Texte fourni:
"""
Dans une tribune à « l’Obs », le chercheur Jacques Bendelac revient sur la trajectoire politique du Premier ministre de l’Etat hébreu, fragilisé par la massive contestation de son projet de réforme judiciaire.
Alors que l’Etat juif célèbre les 75 ans de son indépendance (proclamée le 14 mai 1948), un tournant historique semble s’amorcer dans l’évolution politique du pays. Après quinze années aux commandes d’Israël, le Premier ministre Benyamin Netanyahou, qui est revenu au pouvoir le 29 décembre 2022, montre des premiers signes d’affaiblissement.
Durant les trois décennies qu’il a passées dans la vie politique israélienne comme député, ministre et Premier ministre, Benyamin Netanyahou s’est construit une marque solide, plus résistante que celle de David Ben Gourion [fondateur de l’Etat d’Israël et premier chef de gouvernement de son histoire, NDLR] dont il a battu la longévité politique. Désigné par le néologisme « bibisme », raccourci de son prénom, cette « marque » constituera une nouvelle idéologie qui dominera l’échiquier politique israélien, mélange de nationalisme et de libéralisme, assorti d’une bonne dose de populisme et tenté par le messianisme.
"""
Entrées de données:
"""
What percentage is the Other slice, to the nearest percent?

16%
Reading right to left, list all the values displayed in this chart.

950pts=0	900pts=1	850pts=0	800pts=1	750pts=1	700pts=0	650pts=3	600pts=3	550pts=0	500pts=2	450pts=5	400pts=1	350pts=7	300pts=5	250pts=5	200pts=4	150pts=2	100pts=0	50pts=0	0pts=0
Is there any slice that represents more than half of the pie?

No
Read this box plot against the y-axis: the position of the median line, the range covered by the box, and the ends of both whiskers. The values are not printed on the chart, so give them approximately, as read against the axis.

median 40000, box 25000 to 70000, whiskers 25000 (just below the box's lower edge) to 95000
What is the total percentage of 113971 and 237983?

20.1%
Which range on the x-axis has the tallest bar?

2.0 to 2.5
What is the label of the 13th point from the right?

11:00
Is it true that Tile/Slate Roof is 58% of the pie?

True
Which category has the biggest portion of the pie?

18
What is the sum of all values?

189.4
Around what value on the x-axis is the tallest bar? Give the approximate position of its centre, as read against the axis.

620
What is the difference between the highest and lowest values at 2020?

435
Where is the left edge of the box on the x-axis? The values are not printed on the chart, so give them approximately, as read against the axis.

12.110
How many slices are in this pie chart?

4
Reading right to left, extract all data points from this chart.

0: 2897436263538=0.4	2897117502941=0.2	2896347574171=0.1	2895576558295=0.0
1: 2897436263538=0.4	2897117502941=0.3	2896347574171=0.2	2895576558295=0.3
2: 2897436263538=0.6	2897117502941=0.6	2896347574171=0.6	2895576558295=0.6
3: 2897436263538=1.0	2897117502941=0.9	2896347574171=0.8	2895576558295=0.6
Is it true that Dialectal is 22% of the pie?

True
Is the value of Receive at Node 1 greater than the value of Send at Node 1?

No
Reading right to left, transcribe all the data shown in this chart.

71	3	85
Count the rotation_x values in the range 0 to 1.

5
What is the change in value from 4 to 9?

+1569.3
"""
Tâche à faire:
Répondez aux questions suivantes d'après le texte sur Netanyahou :
1. À quelle date Benyamin Netanyahou est-il revenu au pouvoir ?
2. De qui a-t-il battu la longévité politique ?
3. Quel néologisme désigne sa « marque » ?
Appuyez-vous uniquement sur le texte sur Netanyahou, sans tenir compte de la liste.

Réponse:
1. Le 29 décembre 2022.
2. David Ben Gourion.
3. Le « bibisme ».